Non puoi arrivarci da qui (Black Velvet, brossurato, 64 pagine in 2 colori, € 9) testi e disegni di Jason

Prologo: un cimitero, una pala e un disseppellimento. Il tema, romantico per eccellenza, di un corpo riportato alla luce in una notte lunare per dar vita ad esperimenti prometeici ritrova tra le pagine di Non puoi arrivarci da qui di Jason una nuova morale o, se preferiamo, una diversa ottica da cui partire e a cui giungere.

Il volumetto, curato come sempre in maniera impeccabile dalla editrice Black Velvet ed uscito da poco nelle nostre fumetterie, è costruito con una trama quasi essenziale, ma suscettibile di variazioni – quelle personalissime ed originali dello scrittore norvegese –, procedendo per vignette mute e regalando al lettore solo qualche pagina di "dialogo surreale e malinconico". Malinconia che abbiamo imparato a conoscere già con le opere passate Ehi, aspetta (2003) e Sshhhh! (2004) e che qui si concreta in una conversazione tra due mute solitudini che s’incontrano in un bar.
Il risvolto di copertina con succinta nota biografica dell’autore rimanda il lettore italiano, non a caso, al lapidario «un giorno morirà» dell’antieroe crepuscolare Totò Merumeni.
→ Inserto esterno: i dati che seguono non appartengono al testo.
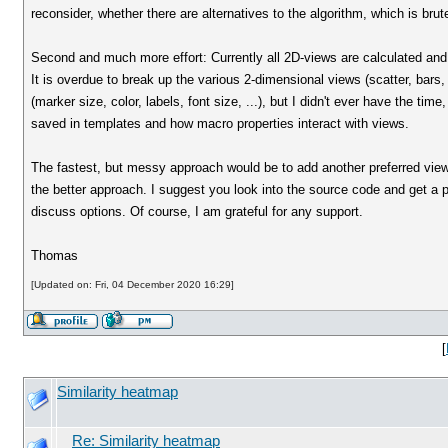
reconsider, whether there are alternatives to the algorithm, which is brute
Second and much more effort: Currently all 2D-views are calculated and 
It is overdue to break up the various 2-dimensional views (scatter, bars, 
(marker size, color, labels, font size, ...), but I didn't ever have the ti
saved in templates and how macro properties interact with views.
The fastest, but messy approach would be to add another preferred view 
the better approach. I suggest you look into the source code and get a pi
discuss options. Of course, I am grateful for any support.
Thomas
[Updated on: Fri, 04 December 2020 16:29]
[
Similarity heatmap
Re: Similarity heatmap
Il motivo della morte, della fragilità dell’esistenza e del trascorrere degli affetti che vale, così come per i personaggi di carta, anche per quelli reali, in una totale compenetrazione tra micro e macro, tra realtà e finzione.

In un’era postromantica, dove abbiamo imparato che l’oggetto del desiderio è facilmente ricreabile con l’ausilio di dispositivi ottici e meccanici o parti di corpo altrui (penso al Der Sandman di E.T.A. Hoffmann o al Frankestein di Mary Shelley), la solitudine dei personaggi di Jason si fa tanto invivibile da costringere a recuperare l’amore, la metà di se stessi, la parte mancante del riflesso allo specchio – e tanto si potrebbe scrivere sulla presenza di questi affascinanti oggetti nelle opere del norvegese – quasi seguendo un’assurda fatalità.

La tavola è rigorosamente suddivisa in sei vignette regolari che scandiscono il tempo e la durata con pochi ma necessari gesti o sguardi da rimandare ad un lettore/osservatore che finisce, così, per completare il triangolo visivo (dall’oggetto al personaggio ‘di carta’ e da qui all’occhio fuori dalla tavola) in una speciale compartecipazione dell’universale.
Solo gli sfondi sono colorati di un'unica e monotona tonalità e danno risalto al bianco e nero dei personaggi e degli oggetti in primissimo piano, un bianco e nero in cui potersi riconoscere e riflettere.
E, anche quando l’happy-end viene sfiorato e suggerito (senza arrivare allo svuotamento della parola che esso assume in Beckett), il cerchio improvvisamente e fatalmente si chiude e ammonisce della possibilità di unico finale, dove anche chi è ritornato alla vita reclama di tornare a morire, riportando il lettore ex abrupto a un cimitero, a una pala, a un corpo.